Perubahan besar ini diresmikan dengan pengenalan formasi baru yang kini digawangi oleh lima personel terpilih. Formasi terkini Wayang terdiri dari Taurin (Vokal), Odji (Bass), Ilham (Gitar), Aie (Gitar), dan Farid (Drum).
Odji, sebagai satu-satunya anggota asli yang tersisa, menjelaskan bahwa keputusan untuk melanjutkan perjalanan Wayang muncul dari keinginannya dan dukungan dari manajemen. "Akhir tahun 2025 lalu hanya tersisa saya sebagai personil asli yang masih ingin meneruskan perjalanan Wayang. Dan Bunda Lilik sebagai orang tua Wayang ingin agar Wayang tetap selalu ada," jelas Odji.

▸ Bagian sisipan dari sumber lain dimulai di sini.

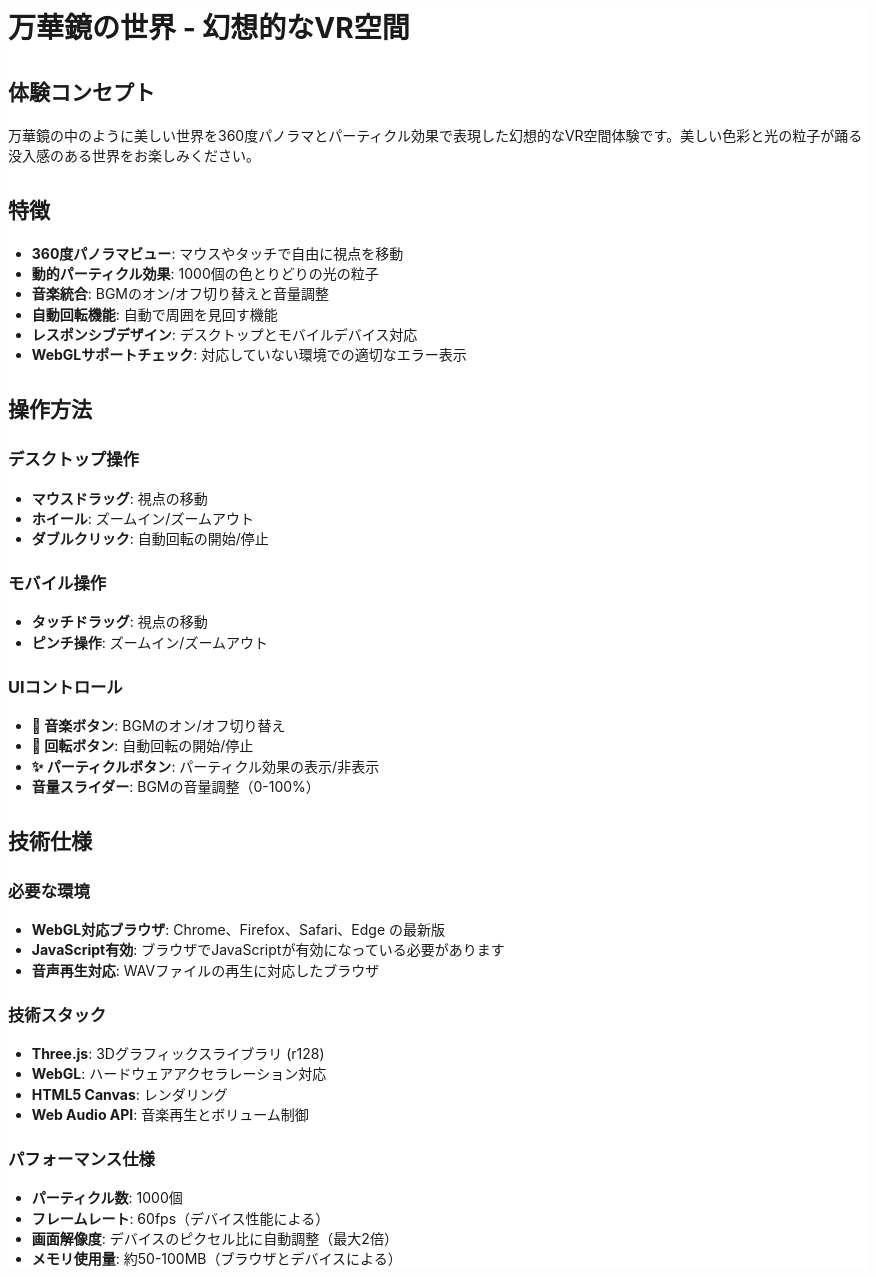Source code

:# 万華鏡の世界 - 幻想的なVR空間

## 体験コンセプト

万華鏡の中のように美しい世界を360度パノラマとパーティクル効果で表現した幻想的なVR空間体験です。美しい色彩と光の粒子が踊る没入感のある世界をお楽しみください。

## 特徴

- **360度パノラマビュー**: マウスやタッチで自由に視点を移動
- **動的パーティクル効果**: 1000個の色とりどりの光の粒子
- **音楽統合**: BGMのオン/オフ切り替えと音量調整
- **自動回転機能**: 自動で周囲を見回す機能
- **レスポンシブデザイン**: デスクトップとモバイルデバイス対応
- **WebGLサポートチェック**: 対応していない環境での適切なエラー表示

## 操作方法

### デスクトップ操作
- **マウスドラッグ**: 視点の移動
- **ホイール**: ズームイン/ズームアウト
- **ダブルクリック**: 自動回転の開始/停止

### モバイル操作
- **タッチドラッグ**: 視点の移動
- **ピンチ操作**: ズームイン/ズームアウト

### UIコントロール
- **🎵 音楽ボタン**: BGMのオン/オフ切り替え
- **🔄 回転ボタン**: 自動回転の開始/停止
- **✨ パーティクルボタン**: パーティクル効果の表示/非表示
- **音量スライダー**: BGMの音量調整（0-100%）

## 技術仕様

### 必要な環境
- **WebGL対応ブラウザ**: Chrome、Firefox、Safari、Edge の最新版
- **JavaScript有効**: ブラウザでJavaScriptが有効になっている必要があります
- **音声再生対応**: WAVファイルの再生に対応したブラウザ

### 技術スタック
- **Three.js**: 3Dグラフィックスライブラリ (r128)
- **WebGL**: ハードウェアアクセラレーション対応
- **HTML5 Canvas**: レンダリング
- **Web Audio API**: 音楽再生とボリューム制御

### パフォーマンス仕様
- **パーティクル数**: 1000個
- **フレームレート**: 60fps（デバイス性能による）
- **画面解像度**: デバイスのピクセル比に自動調整（最大2倍）
- **メモリ使用量**: 約50-100MB（ブラウザとデバイスによる）

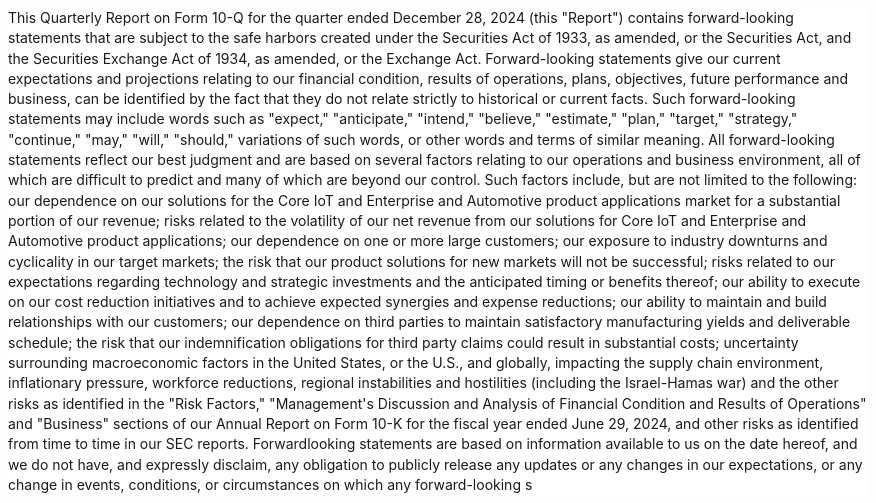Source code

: <p>This Quarterly Report on Form 10-Q for the quarter ended December 28, 2024 (this "Report") contains forward-looking statements that are subject to the safe harbors created under the Securities Act of 1933, as amended, or the Securities Act, and the Securities Exchange Act of 1934, as amended, or the Exchange Act. Forward-looking statements give our current expectations and projections relating to our financial condition, results of operations, plans, objectives, future performance and business, can be identified by the fact that they do not relate strictly to historical or current facts. Such forward-looking statements may include words such as "expect," "anticipate," "intend," "believe," "estimate," "plan," "target," "strategy," "continue," "may," "will," "should," variations of such words, or other words and terms of similar meaning. All forward-looking statements reflect our best judgment and are based on several factors relating to our operations and business environment, all of which are difficult to predict and many of which are beyond our control. Such factors include, but are not limited to the following: our dependence on our solutions for the Core IoT and Enterprise and Automotive product applications market for a substantial portion of our revenue; risks related to the volatility of our net revenue from our solutions for Core IoT and Enterprise and Automotive product applications; our dependence on one or more large customers; our exposure to industry downturns and cyclicality in our target markets; the risk that our product solutions for new markets will not be successful; risks related to our expectations regarding technology and strategic investments and the anticipated timing or benefits thereof; our ability to execute on our cost reduction initiatives and to achieve expected synergies and expense reductions; our ability to maintain and build relationships with our customers; our dependence on third parties to maintain satisfactory manufacturing yields and deliverable schedule; the risk that our indemnification obligations for third party claims could result in substantial costs; uncertainty surrounding macroeconomic factors in the United States, or the U.S., and globally, impacting the supply chain environment, inflationary pressure, workforce reductions, regional instabilities and hostilities (including the Israel-Hamas war) and the other risks as identified in the "Risk Factors," "Management's Discussion and Analysis of Financial Condition and Results of Operations" and "Business" sections of our Annual Report on Form 10-K for the fiscal year ended June 29, 2024, and other risks as identified from time to time in our SEC reports. Forwardlooking statements are based on information available to us on the date hereof, and we do not have, and expressly disclaim, any obligation to publicly release any updates or any changes in our expectations, or any change in events, conditions, or circumstances on which any forward-looking s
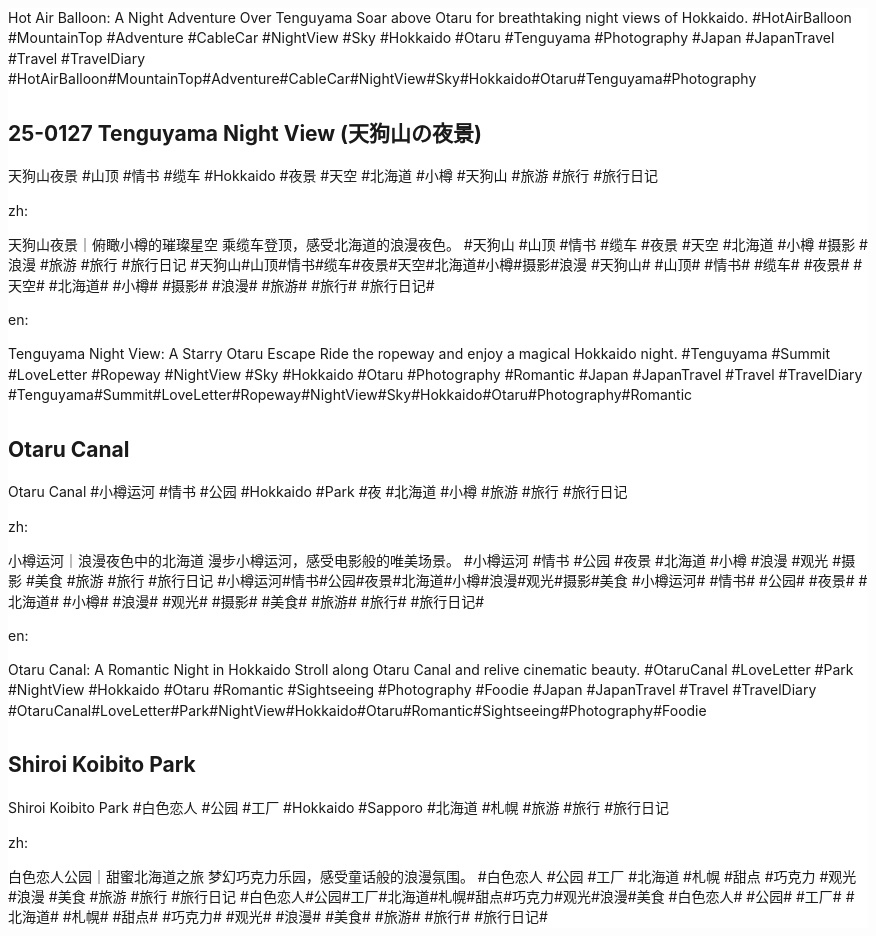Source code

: Hot Air Balloon: A Night Adventure Over Tenguyama
Soar above Otaru for breathtaking night views of Hokkaido.
#HotAirBalloon #MountainTop #Adventure #CableCar #NightView #Sky #Hokkaido #Otaru #Tenguyama #Photography #Japan #JapanTravel #Travel #TravelDiary
#HotAirBalloon#MountainTop#Adventure#CableCar#NightView#Sky#Hokkaido#Otaru#Tenguyama#Photography

## 25-0127 Tenguyama Night View (天狗山の夜景)

天狗山夜景 #山顶 #情书 #缆车 #Hokkaido #夜景 #天空 #北海道 #小樽 #天狗山 #旅游 #旅行 #旅行日记

zh:

天狗山夜景｜俯瞰小樽的璀璨星空
乘缆车登顶，感受北海道的浪漫夜色。
#天狗山 #山顶 #情书 #缆车 #夜景 #天空 #北海道 #小樽 #摄影 #浪漫 #旅游 #旅行 #旅行日记
#天狗山#山顶#情书#缆车#夜景#天空#北海道#小樽#摄影#浪漫
#天狗山# #山顶# #情书# #缆车# #夜景# #天空# #北海道# #小樽# #摄影# #浪漫# #旅游# #旅行# #旅行日记#

en:

Tenguyama Night View: A Starry Otaru Escape
Ride the ropeway and enjoy a magical Hokkaido night.
#Tenguyama #Summit #LoveLetter #Ropeway #NightView #Sky #Hokkaido #Otaru #Photography #Romantic #Japan #JapanTravel #Travel #TravelDiary
#Tenguyama#Summit#LoveLetter#Ropeway#NightView#Sky#Hokkaido#Otaru#Photography#Romantic

## Otaru Canal

Otaru Canal #小樽运河 #情书 #公园 #Hokkaido #Park #夜 #北海道 #小樽 #旅游 #旅行 #旅行日记

zh:

小樽运河｜浪漫夜色中的北海道
漫步小樽运河，感受电影般的唯美场景。
#小樽运河 #情书 #公园 #夜景 #北海道 #小樽 #浪漫 #观光 #摄影 #美食 #旅游 #旅行 #旅行日记
#小樽运河#情书#公园#夜景#北海道#小樽#浪漫#观光#摄影#美食
#小樽运河# #情书# #公园# #夜景# #北海道# #小樽# #浪漫# #观光# #摄影# #美食# #旅游# #旅行# #旅行日记#

en:

Otaru Canal: A Romantic Night in Hokkaido
Stroll along Otaru Canal and relive cinematic beauty.
#OtaruCanal #LoveLetter #Park #NightView #Hokkaido #Otaru #Romantic #Sightseeing #Photography #Foodie #Japan #JapanTravel #Travel #TravelDiary
#OtaruCanal#LoveLetter#Park#NightView#Hokkaido#Otaru#Romantic#Sightseeing#Photography#Foodie

## Shiroi Koibito Park

Shiroi Koibito Park #白色恋人 #公园 #工厂 #Hokkaido #Sapporo #北海道 #札幌 #旅游 #旅行 #旅行日记

zh:

白色恋人公园｜甜蜜北海道之旅
梦幻巧克力乐园，感受童话般的浪漫氛围。
#白色恋人 #公园 #工厂 #北海道 #札幌 #甜点 #巧克力 #观光 #浪漫 #美食 #旅游 #旅行 #旅行日记
#白色恋人#公园#工厂#北海道#札幌#甜点#巧克力#观光#浪漫#美食
#白色恋人# #公园# #工厂# #北海道# #札幌# #甜点# #巧克力# #观光# #浪漫# #美食# #旅游# #旅行# #旅行日记#
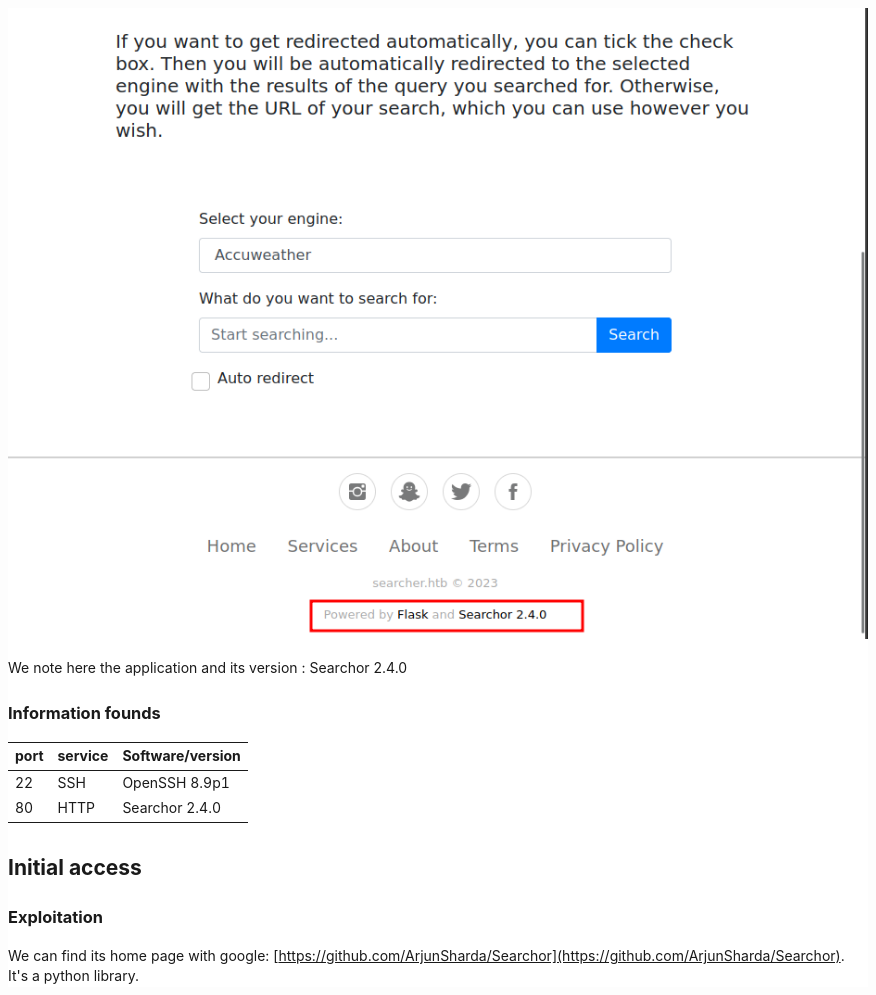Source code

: ![](searcher_home_2.png)

We note here the application and its version : Searchor 2.4.0

### Information founds

| port | service | Software/version |
| ---  | ---     | ---              |
| 22   | SSH     | OpenSSH 8.9p1    |
| 80   | HTTP    | Searchor 2.4.0   |

## Initial access

### Exploitation

We can find its home page with google: [https://github.com/ArjunSharda/Searchor](https://github.com/ArjunSharda/Searchor). It's a python library.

Proses pencarian anggota baru tidak melalui audisi formal, melainkan didasarkan pada kesamaan visi dan kecocokan musikalitas yang langsung terasa. Odji menambahkan bahwa mereka menemukan personel baru melalui proses yang alami, "Ia juga menambahkan bahwa mereka menemukan personel baru tanpa audisi formal, tapi lebih ke chemistry yang langsung nyambung," ujar Odji.
Selain perubahan personel, Wayang juga melakukan pergeseran genre musik yang mencolok. Jika sebelumnya dikenal dengan musik pop rock yang kental, kini mereka memilih jalur alternative rock dengan nuansa yang lebih modern dan kuat. "Di karya terbaru, kami memang ingin menghadirkan Wayang dengan nyawa dan energi yang baru," lanjut Odji.
Perubahan identitas ini juga terlihat dari perubahan nama basis penggemar mereka, dari "Wayangku" menjadi "Pendongeng," yang menandakan keseriusan mereka dalam menghadapi fase baru ini. Perubahan paling signifikan adalah kehadiran Taurin sebagai vokalis perempuan, yang secara otomatis mengubah citra band secara keseluruhan.
Menanggapi perubahan ini, Taurin menyatakan bahwa pergantian fokus vokal memang disengaja untuk membawa nuansa baru. "Karena berganti menjadi vokalis perempuan, artinya kita mau berganti image juga. Tentunya akan terasa sekali perbedaannya dan akan menuai berbagai respon," ujar Taurin.